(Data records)
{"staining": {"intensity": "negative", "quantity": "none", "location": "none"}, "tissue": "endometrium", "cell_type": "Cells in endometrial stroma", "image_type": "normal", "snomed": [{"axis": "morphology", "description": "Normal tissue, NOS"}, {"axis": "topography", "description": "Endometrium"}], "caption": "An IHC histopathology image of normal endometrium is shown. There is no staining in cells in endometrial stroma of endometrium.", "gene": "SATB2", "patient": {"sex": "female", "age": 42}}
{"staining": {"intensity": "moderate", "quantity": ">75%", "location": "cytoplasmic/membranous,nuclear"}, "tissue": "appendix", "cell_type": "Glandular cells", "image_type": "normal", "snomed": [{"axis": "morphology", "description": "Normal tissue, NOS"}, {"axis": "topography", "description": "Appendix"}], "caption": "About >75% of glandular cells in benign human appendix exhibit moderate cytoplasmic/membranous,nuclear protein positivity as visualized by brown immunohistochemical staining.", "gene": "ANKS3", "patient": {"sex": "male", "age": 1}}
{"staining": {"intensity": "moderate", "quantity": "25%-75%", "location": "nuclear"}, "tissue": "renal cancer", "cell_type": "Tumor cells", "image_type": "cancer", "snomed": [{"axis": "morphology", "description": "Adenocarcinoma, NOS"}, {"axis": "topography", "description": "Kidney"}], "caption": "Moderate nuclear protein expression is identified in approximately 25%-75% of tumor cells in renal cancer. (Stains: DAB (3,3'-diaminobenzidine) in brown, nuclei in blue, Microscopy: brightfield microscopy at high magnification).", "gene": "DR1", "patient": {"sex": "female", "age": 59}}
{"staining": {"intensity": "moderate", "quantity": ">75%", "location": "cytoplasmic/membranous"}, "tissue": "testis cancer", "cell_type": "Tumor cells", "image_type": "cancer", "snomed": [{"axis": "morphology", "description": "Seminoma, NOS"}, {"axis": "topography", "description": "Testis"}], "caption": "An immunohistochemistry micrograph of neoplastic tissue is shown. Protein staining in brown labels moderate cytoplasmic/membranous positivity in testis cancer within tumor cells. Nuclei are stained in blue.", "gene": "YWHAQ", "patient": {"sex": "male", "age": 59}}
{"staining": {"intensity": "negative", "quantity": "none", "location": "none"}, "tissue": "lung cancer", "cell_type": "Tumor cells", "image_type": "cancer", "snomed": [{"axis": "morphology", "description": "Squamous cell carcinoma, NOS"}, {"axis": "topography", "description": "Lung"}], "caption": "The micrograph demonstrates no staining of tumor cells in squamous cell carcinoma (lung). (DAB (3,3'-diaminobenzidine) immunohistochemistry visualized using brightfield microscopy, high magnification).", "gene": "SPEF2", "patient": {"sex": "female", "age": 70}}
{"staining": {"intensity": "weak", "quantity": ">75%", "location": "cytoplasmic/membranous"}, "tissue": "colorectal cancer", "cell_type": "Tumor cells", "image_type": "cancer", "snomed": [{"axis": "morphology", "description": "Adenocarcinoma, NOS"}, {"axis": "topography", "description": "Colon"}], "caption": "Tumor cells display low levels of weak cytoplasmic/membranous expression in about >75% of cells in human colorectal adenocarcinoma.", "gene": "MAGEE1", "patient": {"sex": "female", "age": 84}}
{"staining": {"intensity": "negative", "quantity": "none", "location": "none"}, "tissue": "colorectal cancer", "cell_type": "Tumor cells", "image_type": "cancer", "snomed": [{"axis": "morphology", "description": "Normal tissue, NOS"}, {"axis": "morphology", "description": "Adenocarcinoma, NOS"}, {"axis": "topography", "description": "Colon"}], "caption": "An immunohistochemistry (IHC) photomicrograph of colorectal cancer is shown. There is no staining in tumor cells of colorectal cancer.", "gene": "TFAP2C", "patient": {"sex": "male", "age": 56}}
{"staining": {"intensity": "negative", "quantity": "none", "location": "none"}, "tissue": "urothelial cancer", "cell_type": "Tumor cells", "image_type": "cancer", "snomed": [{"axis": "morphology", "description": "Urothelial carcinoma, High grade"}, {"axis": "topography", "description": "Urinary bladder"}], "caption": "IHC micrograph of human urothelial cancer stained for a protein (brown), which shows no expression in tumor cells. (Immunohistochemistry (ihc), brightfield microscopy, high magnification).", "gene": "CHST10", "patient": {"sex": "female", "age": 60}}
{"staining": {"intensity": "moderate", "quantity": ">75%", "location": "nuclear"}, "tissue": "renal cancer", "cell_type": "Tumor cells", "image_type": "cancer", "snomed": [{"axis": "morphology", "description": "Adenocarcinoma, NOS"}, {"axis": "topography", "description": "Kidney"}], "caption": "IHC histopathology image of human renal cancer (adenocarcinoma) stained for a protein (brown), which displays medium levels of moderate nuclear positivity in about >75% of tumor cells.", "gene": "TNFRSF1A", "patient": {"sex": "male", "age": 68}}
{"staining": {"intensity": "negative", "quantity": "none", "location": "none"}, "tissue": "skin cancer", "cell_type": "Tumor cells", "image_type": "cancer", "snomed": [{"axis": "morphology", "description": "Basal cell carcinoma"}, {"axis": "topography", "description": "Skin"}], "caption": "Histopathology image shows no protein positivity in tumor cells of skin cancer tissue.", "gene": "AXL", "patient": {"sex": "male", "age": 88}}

## TRY IT:
Every record above should be output exactly.

## RESULT OF THIS TASK:
{"staining": {"intensity": "negative", "quantity": "none", "location": "none"}, "tissue": "endometrium", "cell_type": "Cells in endometrial stroma", "image_type": "normal", "snomed": [{"axis": "morphology", "description": "Normal tissue, NOS"}, {"axis": "topography", "description": "Endometrium"}], "caption": "An IHC histopathology image of normal endometrium is shown. There is no staining in cells in endometrial stroma of endometrium.", "gene": "SATB2", "patient": {"sex": "female", "age": 42}}
{"staining": {"intensity": "moderate", "quantity": ">75%", "location": "cytoplasmic/membranous,nuclear"}, "tissue": "appendix", "cell_type": "Glandular cells", "image_type": "normal", "snomed": [{"axis": "morphology", "description": "Normal tissue, NOS"}, {"axis": "topography", "description": "Appendix"}], "caption": "About >75% of glandular cells in benign human appendix exhibit moderate cytoplasmic/membranous,nuclear protein positivity as visualized by brown immunohistochemical staining.", "gene": "ANKS3", "patient": {"sex": "male", "age": 1}}
{"staining": {"intensity": "moderate", "quantity": "25%-75%", "location": "nuclear"}, "tissue": "renal cancer", "cell_type": "Tumor cells", "image_type": "cancer", "snomed": [{"axis": "morphology", "description": "Adenocarcinoma, NOS"}, {"axis": "topography", "description": "Kidney"}], "caption": "Moderate nuclear protein expression is identified in approximately 25%-75% of tumor cells in renal cancer. (Stains: DAB (3,3'-diaminobenzidine) in brown, nuclei in blue, Microscopy: brightfield microscopy at high magnification).", "gene": "DR1", "patient": {"sex": "female", "age": 59}}
{"staining": {"intensity": "moderate", "quantity": ">75%", "location": "cytoplasmic/membranous"}, "tissue": "testis cancer", "cell_type": "Tumor cells", "image_type": "cancer", "snomed": [{"axis": "morphology", "description": "Seminoma, NOS"}, {"axis": "topography", "description": "Testis"}], "caption": "An immunohistochemistry micrograph of neoplastic tissue is shown. Protein staining in brown labels moderate cytoplasmic/membranous positivity in testis cancer within tumor cells. Nuclei are stained in blue.", "gene": "YWHAQ", "patient": {"sex": "male", "age": 59}}
{"staining": {"intensity": "negative", "quantity": "none", "location": "none"}, "tissue": "lung cancer", "cell_type": "Tumor cells", "image_type": "cancer", "snomed": [{"axis": "morphology", "description": "Squamous cell carcinoma, NOS"}, {"axis": "topography", "description": "Lung"}], "caption": "The micrograph demonstrates no staining of tumor cells in squamous cell carcinoma (lung). (DAB (3,3'-diaminobenzidine) immunohistochemistry visualized using brightfield microscopy, high magnification).", "gene": "SPEF2", "patient": {"sex": "female", "age": 70}}
{"staining": {"intensity": "weak", "quantity": ">75%", "location": "cytoplasmic/membranous"}, "tissue": "colorectal cancer", "cell_type": "Tumor cells", "image_type": "cancer", "snomed": [{"axis": "morphology", "description": "Adenocarcinoma, NOS"}, {"axis": "topography", "description": "Colon"}], "caption": "Tumor cells display low levels of weak cytoplasmic/membranous expression in about >75% of cells in human colorectal adenocarcinoma.", "gene": "MAGEE1", "patient": {"sex": "female", "age": 84}}
{"staining": {"intensity": "negative", "quantity": "none", "location": "none"}, "tissue": "colorectal cancer", "cell_type": "Tumor cells", "image_type": "cancer", "snomed": [{"axis": "morphology", "description": "Normal tissue, NOS"}, {"axis": "morphology", "description": "Adenocarcinoma, NOS"}, {"axis": "topography", "description": "Colon"}], "caption": "An immunohistochemistry (IHC) photomicrograph of colorectal cancer is shown. There is no staining in tumor cells of colorectal cancer.", "gene": "TFAP2C", "patient": {"sex": "male", "age": 56}}
{"staining": {"intensity": "negative", "quantity": "none", "location": "none"}, "tissue": "urothelial cancer", "cell_type": "Tumor cells", "image_type": "cancer", "snomed": [{"axis": "morphology", "description": "Urothelial carcinoma, High grade"}, {"axis": "topography", "description": "Urinary bladder"}], "caption": "IHC micrograph of human urothelial cancer stained for a protein (brown), which shows no expression in tumor cells. (Immunohistochemistry (ihc), brightfield microscopy, high magnification).", "gene": "CHST10", "patient": {"sex": "female", "age": 60}}
{"staining": {"intensity": "moderate", "quantity": ">75%", "location": "nuclear"}, "tissue": "renal cancer", "cell_type": "Tumor cells", "image_type": "cancer", "snomed": [{"axis": "morphology", "description": "Adenocarcinoma, NOS"}, {"axis": "topography", "description": "Kidney"}], "caption": "IHC histopathology image of human renal cancer (adenocarcinoma) stained for a protein (brown), which displays medium levels of moderate nuclear positivity in about >75% of tumor cells.", "gene": "TNFRSF1A", "patient": {"sex": "male", "age": 68}}
{"staining": {"intensity": "negative", "quantity": "none", "location": "none"}, "tissue": "skin cancer", "cell_type": "Tumor cells", "image_type": "cancer", "snomed": [{"axis": "morphology", "description": "Basal cell carcinoma"}, {"axis": "topography", "description": "Skin"}], "caption": "Histopathology image shows no protein positivity in tumor cells of skin cancer tissue.", "gene": "AXL", "patient": {"sex": "male", "age": 88}}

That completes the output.